Bloody Chicago weekend raises questions about guns, gangs and morals
No mass killer terrorized the Chicago streets on Easter weekend. But the joyous spring holiday of renewal was anything but tranquil.
At least nine people were killed and 36 others, including children, were shot and wounded. It was the second weekend in a row that at least 36 people were shot in Chicago.
No armor-clad gunman invaded a movie theater. No gunman went into an elementary school, killing 20 children and six educators. No white supremacist opened fire on places associated with Jewish activities.
Instead, the deadly toll in Chicago was the stuff out of which the piece-meal urban tragedy is made -- just more so.
Over the weekend, police reported deaths from typical blotter material:
There was an attempted car robbery, a domestic quarrel that turned into a murder-suicide involving armed law enforcement officials, a dispute that began with heated words on Facebook and a group of children in a playground as bullets flew from a car in which the gunman was looking for members of an opposing gang.
The five children shot in that incident, ranging from 11 to 15, were not even members of a gang, their relatives said. [Updated 12:11 p.m. PDT April 22: Through Sunday, at least 48 youths age 16 or younger have been shot in Chicago this year, a Chicago Tribune analysis found.]
“Every child deserves a childhood, regardless of where they live,” Mayor Rahm Emanuel told reporters. “But to do that, our city and community, the neighborhoods that make up this city, cannot live by a code of silence. They have to live by a moral code.”
The mayor dismissed one theory that crime increases as the weather warms because more people frolic outdoors. “Now I’ve read some of this,” Emanuel said, “and I just want to say this, when some people go: ‘Well, it’s the weather.’ It’s whether you have values.”
In addition to the values question -- whether schools and families are doing enough to instill a moral code in the young -- the latest wave of violence has sparked a renewal of questions about guns and gangs, both problems in many cities.

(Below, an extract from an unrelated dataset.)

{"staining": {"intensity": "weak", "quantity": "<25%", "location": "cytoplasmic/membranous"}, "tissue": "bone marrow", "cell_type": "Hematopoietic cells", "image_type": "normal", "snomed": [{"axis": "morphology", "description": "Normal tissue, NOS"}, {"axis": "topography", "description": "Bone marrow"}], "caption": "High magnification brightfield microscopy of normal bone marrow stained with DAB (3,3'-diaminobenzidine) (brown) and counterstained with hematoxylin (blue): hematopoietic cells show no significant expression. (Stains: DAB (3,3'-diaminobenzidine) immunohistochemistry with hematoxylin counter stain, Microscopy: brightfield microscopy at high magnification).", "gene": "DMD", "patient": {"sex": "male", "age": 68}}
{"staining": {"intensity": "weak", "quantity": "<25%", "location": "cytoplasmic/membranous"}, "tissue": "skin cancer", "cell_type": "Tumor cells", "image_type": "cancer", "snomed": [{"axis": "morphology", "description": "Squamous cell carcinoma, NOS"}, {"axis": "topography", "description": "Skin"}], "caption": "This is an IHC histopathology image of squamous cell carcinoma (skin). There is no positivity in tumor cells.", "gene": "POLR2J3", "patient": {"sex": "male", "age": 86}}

Police Supt. Garry McCarthy said a bloody holiday weekend doesn’t wipe out the gains the city has made in curbing gun violence. Chicago killings reached their high of 516 in 2012 -- the second time homicides surpassed 500 since 2003. Last year, the number of killings dropped to 415, the lowest total in the city in nearly half a century, according to government statistics.
“This doesn’t wipe out what has happened over the last two years, and this is a conversation that we’ve had time and time again,” McCarthy told reporters on Monday morning. “There’s no magic formula here. We have a plan, we have a strategy, and it’s hard work. That’s what it is.… It’s a day-by-day, minute-by-minute grind, and we’re into busy season. That’s what it is.”
The superintendent said the vast majority of shootings in Chicago are gang-related. But there is also the question of the availability of guns. For some, fewer legal guns would mean fewer shooting crimes. Opponents argue restrictions on weapons would violate constitutionally protected rights.
McCarthy repeatedly has urged state lawmakers to enact mandatory minimum sentences for repeat gun offenders. Such legislation is moving through the state legislative process with no guarantee of passage.
“We can do things to improve what’s happening, but until such time as we get some help with the gun laws in the state of Illinois, we’re up against it. We’re drinking from a fire hose,” McCarthy said.
[For the Record, 12:16 p.m. PDT April 22, 2014: An earlier version of this story misstated the number of dead children. Five children were shot and wounded, not killed, in one incident.]